You are viewing a plain text version of this content. The canonical link for it is here.
Posted to user@mahout.apache.org by Dongxiang <zh...@gmail.com> on 2010/09/09 17:11:13 UTC
k-means clustering for high-dimensional numerical data
Hi, I am trying to use mahout for high dimensional data clustering.
The data format is very simple. Each data is 128 dimensional with double
values.
I am now puzzled by the input format. Based on my investigation, I think I
need to first transfer the data into sequencefile format and then further
transfered to mahout vector format. Am I going in the correct way?
I think such application is very common but I am unable to find any
step-by-step tutorial or guide.
Can someone tell me the explicit commands to perform such a task? Thanks a
lot.
--
View this message in context: http://lucene.472066.n3.nabble.com/k-means-clustering-for-high-dimensional-numerical-data-tp1446492p1446492.html
Sent from the Mahout User List mailing list archive at Nabble.com.
Re: k-means clustering for high-dimensional numerical data
Posted by Jeff Eastman <jd...@windwardsolutions.com>.
In general, the transformation is as you suggest. You need to produce
a set of input sequence files which contain VectorWritable vectors from
your data. It should be a single step process.

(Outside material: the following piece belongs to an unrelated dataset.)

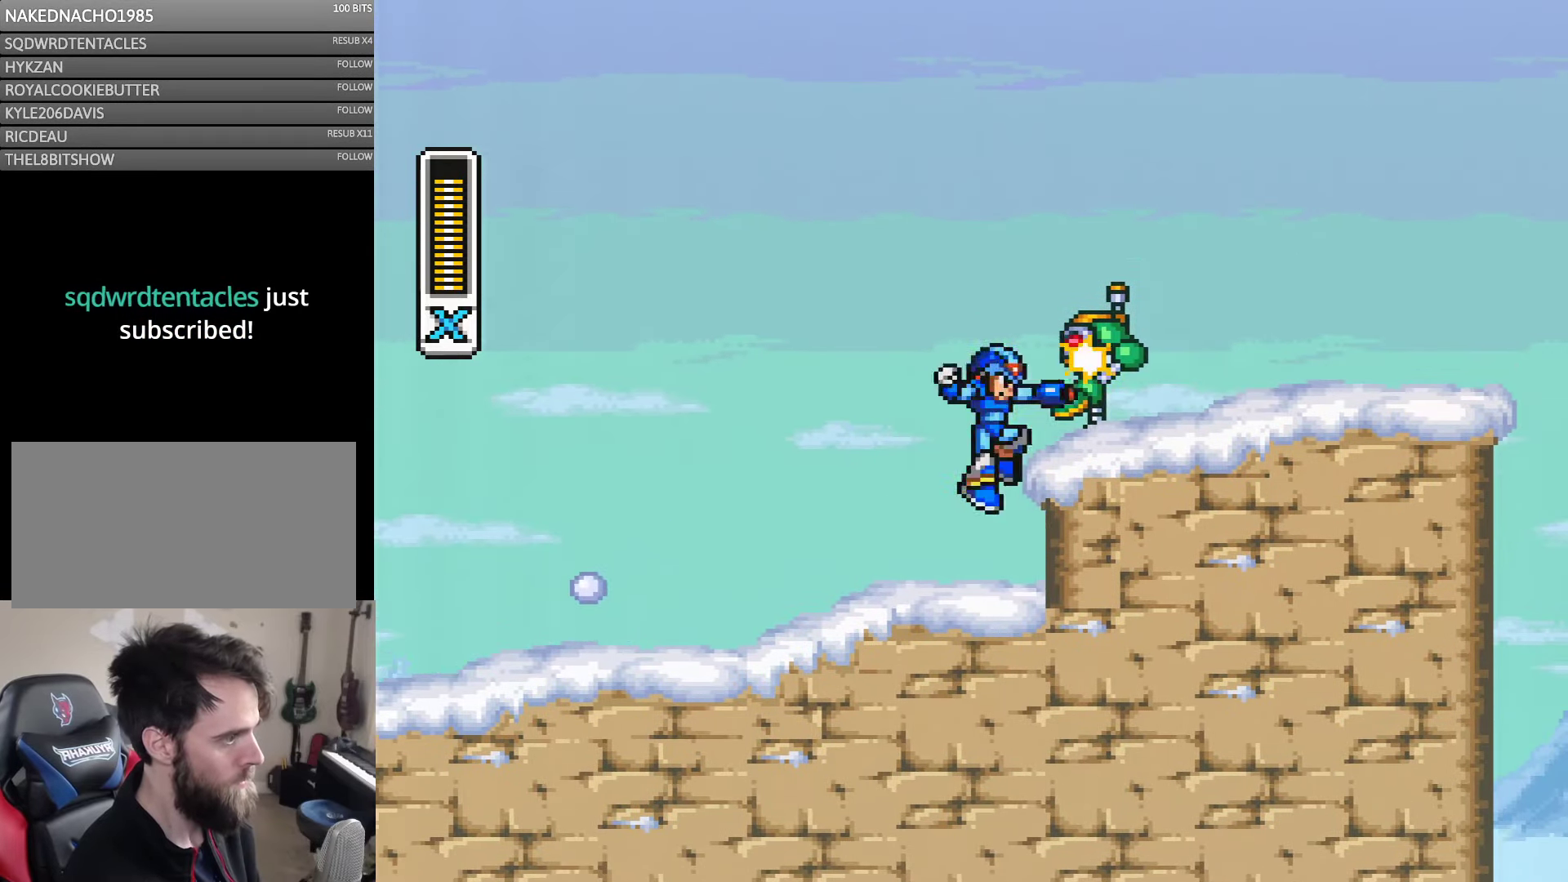
{"buttons": ["B"], "events": [[34, "Y", "up"], [234, "Y", "down"], [434, "B", "down"], [434, "Y", "up"]]}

We don't have as much tutorial material as we could, but the problem of
transforming your data into Mahout vectors (VectorWritable sequence
files) is often quite application-specific. We do have an example in the
synthetic control package which you may be able to use or adapt. Look at
the InputDriver and InputMapper classes in
o.a.m.clustering.syntheticcontrol in examples/. These take
space-separated numeric data such as yours and produce the correct
VectorWritable files. Look also at o.a.m.utils.vectors.arff.Driver in
utils/ if ARFF format is useful.
Jeff
On 9/9/10 8:11 AM, Dongxiang wrote:
> Hi, I am trying to use mahout for high dimensional data clustering.
>
> The data format is very simple. Each data is 128 dimensional with double
> values.
>
> I am now puzzled by the input format. Based on my investigation, I think I
> need to first transfer the data into sequencefile format and then further
> transfered to mahout vector format. Am I going in the correct way?
>
> I think such application is very common but I am unable to find any
> step-by-step tutorial or guide.
>
> Can someone tell me the explicit commands to perform such a task? Thanks a
> lot.
>
>